Go through the material below, tally each line containing "degrees", and write the tally alone.

Exercise data START

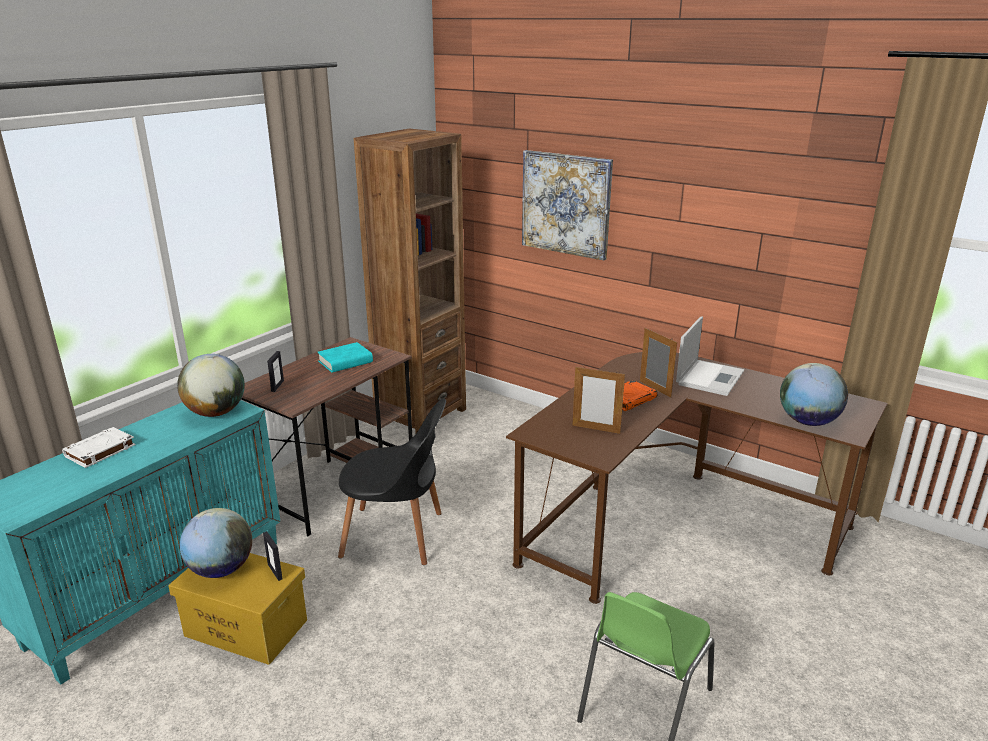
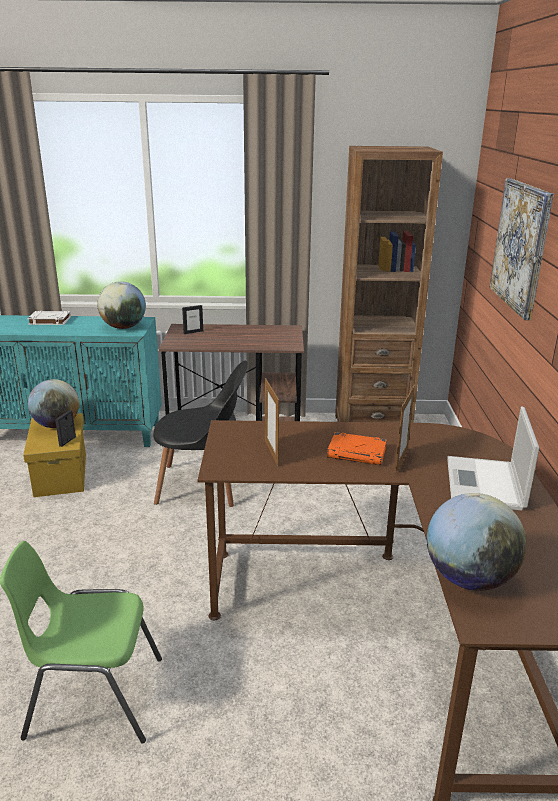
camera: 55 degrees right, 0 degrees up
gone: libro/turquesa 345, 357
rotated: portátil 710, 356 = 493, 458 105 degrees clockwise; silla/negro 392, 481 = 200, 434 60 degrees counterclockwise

Exercise data END

## Worked solution
2